Komponen Penghasilan yang Dihitung
Besaran yang diterima bukan hanya "gaji pokok" semata.
Pemerintah merinci komponen perhitungan gaji ke-13 berdasarkan sumber anggaran sebagai berikut:
-
Untuk Instansi Pusat (APBN): Gaji Pokok, Tunjangan Keluarga, Tunjangan Pangan, Tunjangan Jabatan/Umum, serta Tunjangan Kinerja (Tukin) 100%.
-
Untuk Instansi Daerah (APBD): Gaji Pokok, Tunjangan Keluarga, Tunjangan Pangan, Tunjangan Jabatan/Umum, serta Tambahan Penghasilan Pegawai (TPP) maksimal 1 bulan (tergantung kemampuan fiskal daerah).
Catatan Penting: Sesuai Pasal 16 Ayat 2 PP 9/2026, gaji ke-13 ini tidak dikenakan potongan iuran (seperti iuran pensiun, BPJS, atau lainnya), sehingga uang yang dikirim adalah dalam kondisi utuh.
Jadwal Pencairan & Mekanisme Transfer
Untuk memastikan proses penyaluran berjalan efisien dan transparan, Menteri Keuangan Purbaya Yudhi Sadewa telah menerbitkan PMK Nomor 13 Tahun 2026 yang mengatur mekanisme baru.
-
Transfer Langsung ke Rekening Pribadi: Pemerintah mewajibkan pembayaran gaji ke-13 dilakukan melalui mekanisme Langsung (LS).

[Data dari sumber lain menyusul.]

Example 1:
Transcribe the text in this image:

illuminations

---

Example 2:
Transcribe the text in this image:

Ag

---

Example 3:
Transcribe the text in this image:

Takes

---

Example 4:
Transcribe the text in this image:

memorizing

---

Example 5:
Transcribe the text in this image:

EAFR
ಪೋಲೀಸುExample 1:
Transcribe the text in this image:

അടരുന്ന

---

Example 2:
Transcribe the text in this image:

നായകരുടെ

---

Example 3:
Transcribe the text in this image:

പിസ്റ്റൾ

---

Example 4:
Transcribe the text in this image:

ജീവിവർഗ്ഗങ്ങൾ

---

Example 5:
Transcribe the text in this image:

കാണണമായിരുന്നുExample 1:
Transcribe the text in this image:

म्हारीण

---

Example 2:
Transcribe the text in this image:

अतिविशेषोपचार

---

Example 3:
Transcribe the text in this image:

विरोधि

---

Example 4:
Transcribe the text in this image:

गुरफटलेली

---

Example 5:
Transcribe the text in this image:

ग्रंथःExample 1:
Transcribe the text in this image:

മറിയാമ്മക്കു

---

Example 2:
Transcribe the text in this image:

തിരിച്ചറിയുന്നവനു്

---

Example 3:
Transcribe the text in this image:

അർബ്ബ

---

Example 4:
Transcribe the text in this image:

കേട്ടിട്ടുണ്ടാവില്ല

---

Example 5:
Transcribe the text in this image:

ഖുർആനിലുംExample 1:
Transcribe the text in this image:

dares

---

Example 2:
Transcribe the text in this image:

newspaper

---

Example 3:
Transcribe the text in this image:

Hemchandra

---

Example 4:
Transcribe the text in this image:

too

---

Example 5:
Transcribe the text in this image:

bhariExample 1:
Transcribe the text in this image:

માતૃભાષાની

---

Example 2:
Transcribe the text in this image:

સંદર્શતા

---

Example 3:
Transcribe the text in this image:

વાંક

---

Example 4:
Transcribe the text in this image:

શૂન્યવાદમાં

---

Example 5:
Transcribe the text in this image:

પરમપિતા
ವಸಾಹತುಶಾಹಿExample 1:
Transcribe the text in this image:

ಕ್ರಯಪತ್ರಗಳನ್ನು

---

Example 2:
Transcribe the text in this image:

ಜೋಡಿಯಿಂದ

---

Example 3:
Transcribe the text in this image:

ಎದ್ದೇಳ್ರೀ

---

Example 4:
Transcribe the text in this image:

Seluruh dana wajib ditransfer langsung ke rekening penerima (PNS, TNI, Polri, Pensiunan) tanpa perantara bendahara, kecuali ada kendala teknis mendesak pada sistem perbankan.
-
Sistem Digital (Anti-Potongan): Perhitungan dana wajib menggunakan aplikasi gaji berbasis web untuk menghindari kesalahan hitung manual. Jika ada potensi "pemotongan" di tingkat daerah, mekanisme transfer langsung ini meminimalisir hal tersebut.
Aturan Khusus: CPNS dan PPPK
Perlu diperhatikan juga bagi Anda yang berstatus CPNS atau PPPK.
Pemerintah memberikan regulasi khusus yang sedikit berbeda dengan PNS tetap:
-
CPNS (Calon PNS): Jika anggaran Anda bersumber dari APBN, Anda akan menerima 80% dari gaji pokok PNS golongan Anda, ditambah tunjangan umum dan tunjangan kinerja sesuai jabatan.
-
PPPK: Gaji ke-13 diberikan secara proporsional. Jika masa kerja Anda masih kurang dari satu tahun, perhitungannya disesuaikan. Namun, perlu diketahui bahwa PPPK yang masa kerjanya belum genap 1 bulan sebelum tanggal 1 Juni 2026 tidak berhak menerima gaji ke-13.
Anggaran & Kesiapan Pemerintah
Pemerintah melalui APBN telah mengalokasikan anggaran fantastis sebesar Rp55 triliun khusus untuk penyaluran gaji ke-13 ini.
Dana tersebut diproyeksikan akan menjadi salah satu stimulus ekonomi utama yang menopang daya beli masyarakat dan pertumbuhan ekonomi nasional di triwulan kedua tahun 2026.
Dengan adanya payung hukum PP 9/2026 dan pelaksanaan teknis PMK 13/2026 yang mengatur transfer langsung ke rekening, masyarakat diimbau untuk mulai mengecek rekening masing-masing mulai awal Juni mendatang serta mewaspadai modus penipuan yang mengatasnamakan pemerintah.